What you have to do ::
The expected output is the data below, restated word for word.

Available data ::
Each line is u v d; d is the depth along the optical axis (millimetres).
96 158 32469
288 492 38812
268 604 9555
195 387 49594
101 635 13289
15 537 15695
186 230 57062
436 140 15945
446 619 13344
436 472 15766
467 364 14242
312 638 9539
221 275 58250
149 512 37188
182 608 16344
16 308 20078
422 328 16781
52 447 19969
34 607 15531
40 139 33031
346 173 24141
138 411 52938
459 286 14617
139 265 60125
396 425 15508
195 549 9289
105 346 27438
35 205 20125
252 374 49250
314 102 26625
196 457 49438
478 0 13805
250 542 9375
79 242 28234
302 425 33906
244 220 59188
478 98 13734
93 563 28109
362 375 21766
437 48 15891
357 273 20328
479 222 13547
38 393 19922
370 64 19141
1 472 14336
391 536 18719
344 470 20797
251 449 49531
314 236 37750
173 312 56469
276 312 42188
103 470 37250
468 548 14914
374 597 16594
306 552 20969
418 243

Answer space ::
Each line is u v d; d is the depth along the optical axis (millimetres).
96 158 32469
288 492 38812
268 604 9555
195 387 49594
101 635 13289
15 537 15695
186 230 57062
436 140 15945
446 619 13344
436 472 15766
467 364 14242
312 638 9539
221 275 58250
149 512 37188
182 608 16344
16 308 20078
422 328 16781
52 447 19969
34 607 15531
40 139 33031
346 173 24141
138 411 52938
459 286 14617
139 265 60125
396 425 15508
195 549 9289
105 346 27438
35 205 20125
252 374 49250
314 102 26625
196 457 49438
478 0 13805
250 542 9375
79 242 28234
302 425 33906
244 220 59188
478 98 13734
93 563 28109
362 375 21766
437 48 15891
357 273 20328
479 222 13547
38 393 19922
370 64 19141
1 472 14336
391 536 18719
344 470 20797
251 449 49531
314 236 37750
173 312 56469
276 312 42188
103 470 37250
468 548 14914
374 597 16594
306 552 20969
418 243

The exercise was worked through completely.